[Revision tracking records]
BEGIN
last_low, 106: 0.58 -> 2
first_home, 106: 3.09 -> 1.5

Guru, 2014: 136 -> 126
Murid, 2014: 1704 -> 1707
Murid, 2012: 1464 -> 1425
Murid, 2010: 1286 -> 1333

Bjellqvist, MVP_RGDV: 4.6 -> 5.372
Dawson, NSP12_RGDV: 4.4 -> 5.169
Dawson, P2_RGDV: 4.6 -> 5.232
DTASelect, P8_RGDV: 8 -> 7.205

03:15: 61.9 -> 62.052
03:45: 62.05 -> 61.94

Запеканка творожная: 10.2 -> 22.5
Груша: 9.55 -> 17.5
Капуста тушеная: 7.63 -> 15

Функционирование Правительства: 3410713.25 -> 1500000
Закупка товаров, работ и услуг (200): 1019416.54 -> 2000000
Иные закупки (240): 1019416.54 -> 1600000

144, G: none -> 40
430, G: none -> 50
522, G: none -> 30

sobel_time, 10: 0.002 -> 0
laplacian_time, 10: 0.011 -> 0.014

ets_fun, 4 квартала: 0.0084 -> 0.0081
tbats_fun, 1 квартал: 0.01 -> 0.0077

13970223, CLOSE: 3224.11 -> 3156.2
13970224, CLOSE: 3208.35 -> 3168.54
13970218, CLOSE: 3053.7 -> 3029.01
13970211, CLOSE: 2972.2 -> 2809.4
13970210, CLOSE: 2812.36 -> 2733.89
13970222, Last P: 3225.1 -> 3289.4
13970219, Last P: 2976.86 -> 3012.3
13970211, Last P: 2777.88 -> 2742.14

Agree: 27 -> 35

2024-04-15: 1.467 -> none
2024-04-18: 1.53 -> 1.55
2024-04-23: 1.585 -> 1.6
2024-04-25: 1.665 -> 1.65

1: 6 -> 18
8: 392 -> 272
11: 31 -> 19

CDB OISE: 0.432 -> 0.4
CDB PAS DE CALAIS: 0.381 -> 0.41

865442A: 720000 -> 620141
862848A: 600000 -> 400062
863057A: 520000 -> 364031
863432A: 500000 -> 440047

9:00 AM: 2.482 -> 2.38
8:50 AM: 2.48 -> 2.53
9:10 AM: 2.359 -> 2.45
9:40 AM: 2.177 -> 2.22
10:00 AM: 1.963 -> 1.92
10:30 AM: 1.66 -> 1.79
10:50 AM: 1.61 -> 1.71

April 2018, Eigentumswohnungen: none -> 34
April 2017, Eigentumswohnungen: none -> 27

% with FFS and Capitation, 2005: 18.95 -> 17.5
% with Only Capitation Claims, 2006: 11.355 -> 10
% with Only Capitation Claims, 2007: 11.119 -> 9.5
END
== Exercise brief ==
Give back all the data exactly as written.

== Answer to the problem ==
last_low, 106: 0.58 -> 2
first_home, 106: 3.09 -> 1.5

Guru, 2014: 136 -> 126
Murid, 2014: 1704 -> 1707
Murid, 2012: 1464 -> 1425
Murid, 2010: 1286 -> 1333

Bjellqvist, MVP_RGDV: 4.6 -> 5.372
Dawson, NSP12_RGDV: 4.4 -> 5.169
Dawson, P2_RGDV: 4.6 -> 5.232
DTASelect, P8_RGDV: 8 -> 7.205

03:15: 61.9 -> 62.052
03:45: 62.05 -> 61.94

Запеканка творожная: 10.2 -> 22.5
Груша: 9.55 -> 17.5
Капуста тушеная: 7.63 -> 15

Функционирование Правительства: 3410713.25 -> 1500000
Закупка товаров, работ и услуг (200): 1019416.54 -> 2000000
Иные закупки (240): 1019416.54 -> 1600000

144, G: none -> 40
430, G: none -> 50
522, G: none -> 30

sobel_time, 10: 0.002 -> 0
laplacian_time, 10: 0.011 -> 0.014

ets_fun, 4 квартала: 0.0084 -> 0.0081
tbats_fun, 1 квартал: 0.01 -> 0.0077

13970223, CLOSE: 3224.11 -> 3156.2
13970224, CLOSE: 3208.35 -> 3168.54
13970218, CLOSE: 3053.7 -> 3029.01
13970211, CLOSE: 2972.2 -> 2809.4
13970210, CLOSE: 2812.36 -> 2733.89
13970222, Last P: 3225.1 -> 3289.4
13970219, Last P: 2976.86 -> 3012.3
13970211, Last P: 2777.88 -> 2742.14

Agree: 27 -> 35

2024-04-15: 1.467 -> none
2024-04-18: 1.53 -> 1.55
2024-04-23: 1.585 -> 1.6
2024-04-25: 1.665 -> 1.65

1: 6 -> 18
8: 392 -> 272
11: 31 -> 19

CDB OISE: 0.432 -> 0.4
CDB PAS DE CALAIS: 0.381 -> 0.41

865442A: 720000 -> 620141
862848A: 600000 -> 400062
863057A: 520000 -> 364031
863432A: 500000 -> 440047

9:00 AM: 2.482 -> 2.38
8:50 AM: 2.48 -> 2.53
9:10 AM: 2.359 -> 2.45
9:40 AM: 2.177 -> 2.22
10:00 AM: 1.963 -> 1.92
10:30 AM: 1.66 -> 1.79
10:50 AM: 1.61 -> 1.71

April 2018, Eigentumswohnungen: none -> 34
April 2017, Eigentumswohnungen: none -> 27

% with FFS and Capitation, 2005: 18.95 -> 17.5
% with Only Capitation Claims, 2006: 11.355 -> 10
% with Only Capitation Claims, 2007: 11.119 -> 9.5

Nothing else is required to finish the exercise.